WHAT TO DO:
All of the data goes into your copy exactly as written. Images do not.

STORED DATA:
◇ ◇ ◇

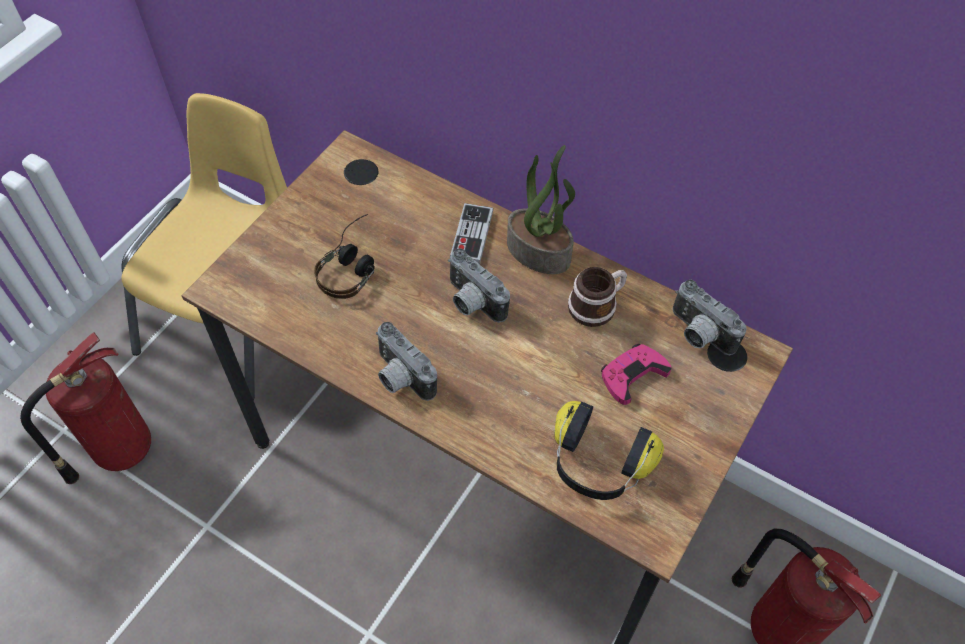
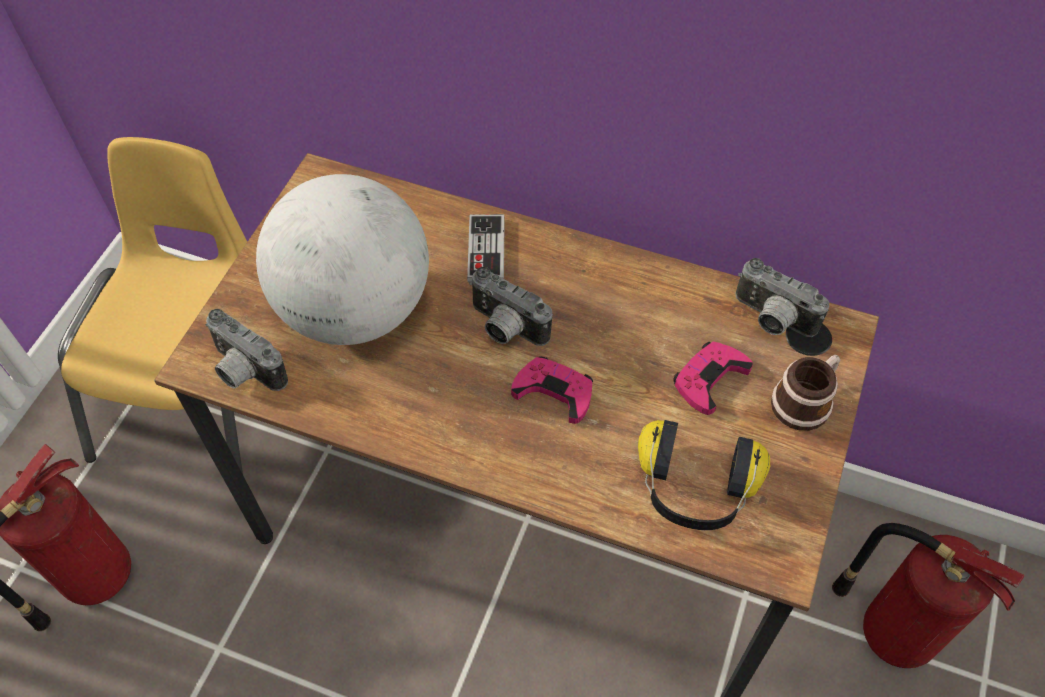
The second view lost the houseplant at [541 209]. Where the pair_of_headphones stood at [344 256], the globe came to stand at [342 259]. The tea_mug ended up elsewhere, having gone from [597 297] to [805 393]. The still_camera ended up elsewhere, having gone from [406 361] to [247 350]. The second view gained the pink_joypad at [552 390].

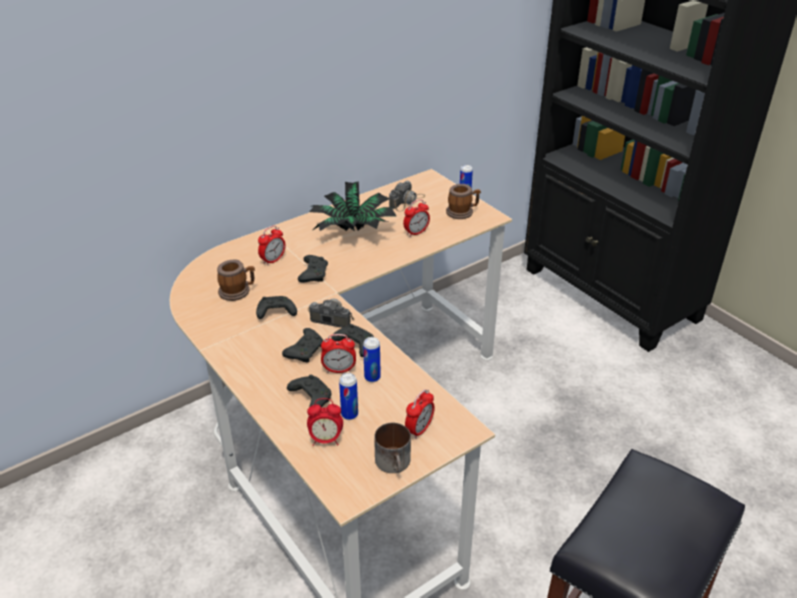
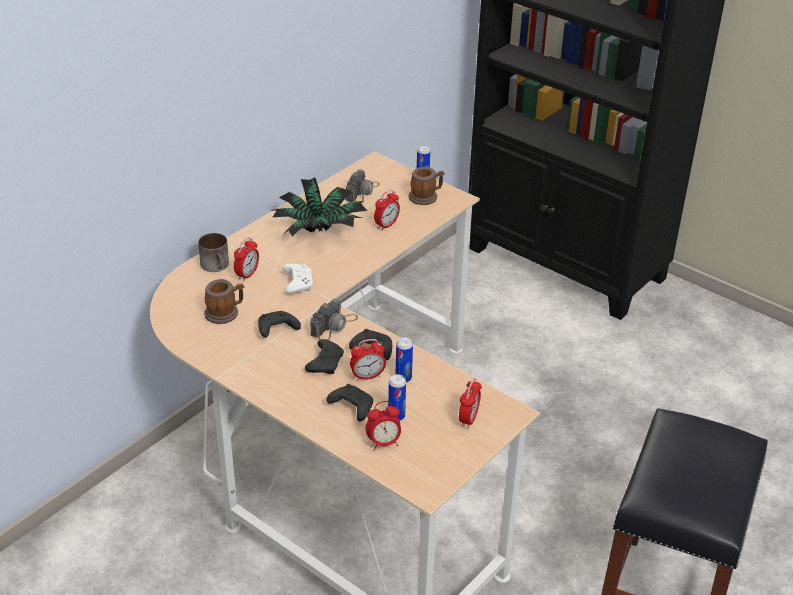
What was the blackish_joypad at [313 268] turned into the whitish_joypad at [298 279]. The still_camera at [331 313] ended up facing another way, 120 degrees clockwise from before. The tea_mug ended up elsewhere, having gone from [392 448] to [213 252].

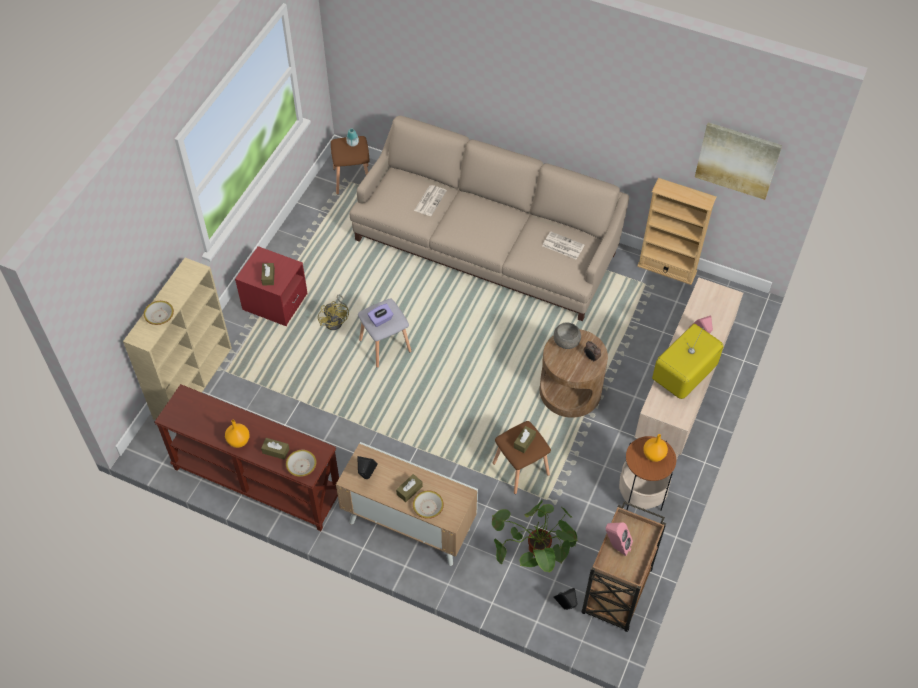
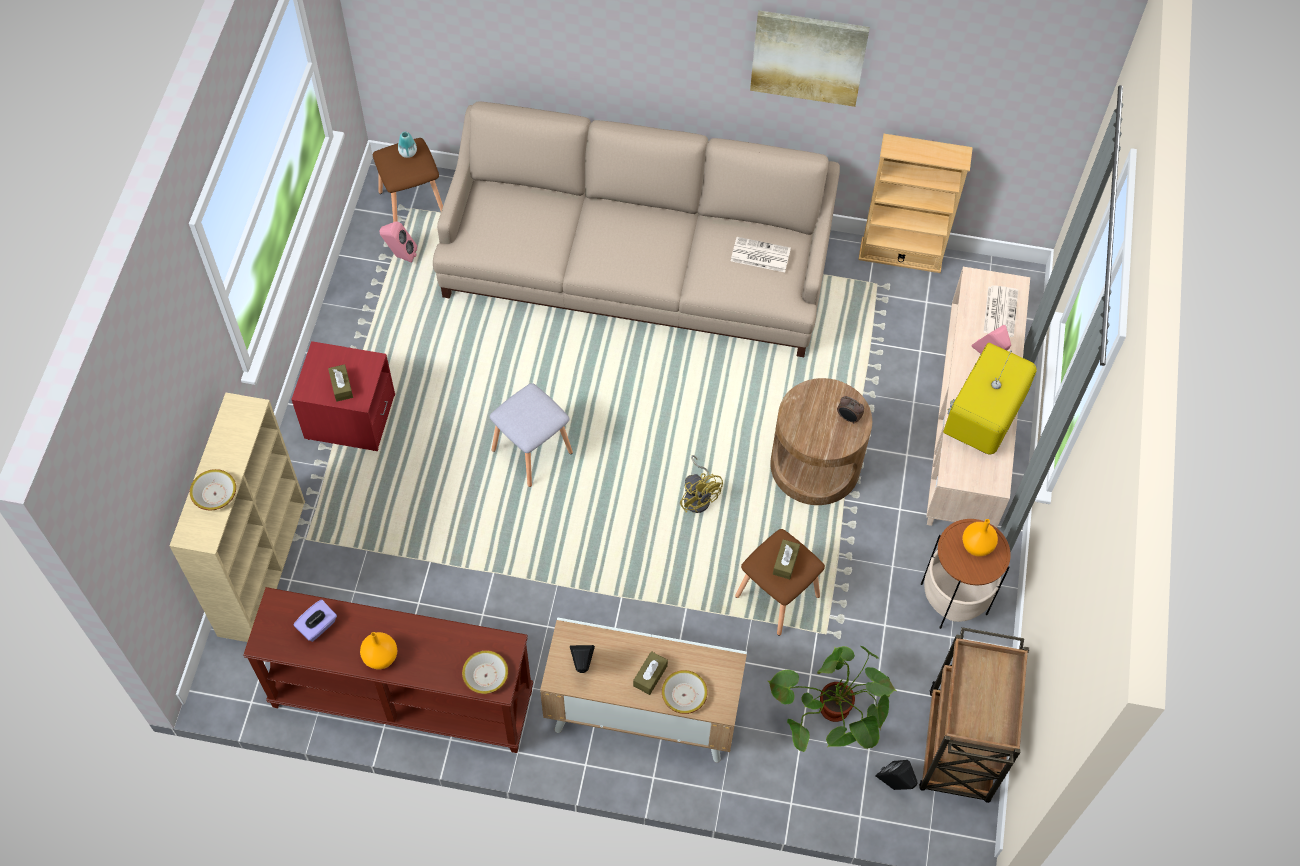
The picture ended up elsewhere, having gone from [738 161] to [810 58]. The daily_paper ended up elsewhere, having gone from [430 200] to [1000 311]. The yellowish_cooling_fan ended up elsewhere, having gone from [333 312] to [701 484]. The purplish_tissue_holder ended up elsewhere, having gone from [381 315] to [315 621]. The second view lost the gray_serving_bowl at [567 335]. The second view lost the brown_tissue_holder at [275 449]. The pink_loudspeaker ended up elsewhere, having gone from [619 539] to [398 242].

◇ ◇ ◇

COMPLETED TASK:
The second view lost the houseplant at [541 209]. Where the pair_of_headphones stood at [344 256], the globe came to stand at [342 259]. The tea_mug ended up elsewhere, having gone from [597 297] to [805 393]. The still_camera ended up elsewhere, having gone from [406 361] to [247 350]. The second view gained the pink_joypad at [552 390].

What was the blackish_joypad at [313 268] turned into the whitish_joypad at [298 279]. The still_camera at [331 313] ended up facing another way, 120 degrees clockwise from before. The tea_mug ended up elsewhere, having gone from [392 448] to [213 252].

The picture ended up elsewhere, having gone from [738 161] to [810 58]. The daily_paper ended up elsewhere, having gone from [430 200] to [1000 311]. The yellowish_cooling_fan ended up elsewhere, having gone from [333 312] to [701 484]. The purplish_tissue_holder ended up elsewhere, having gone from [381 315] to [315 621]. The second view lost the gray_serving_bowl at [567 335]. The second view lost the brown_tissue_holder at [275 449]. The pink_loudspeaker ended up elsewhere, having gone from [619 539] to [398 242].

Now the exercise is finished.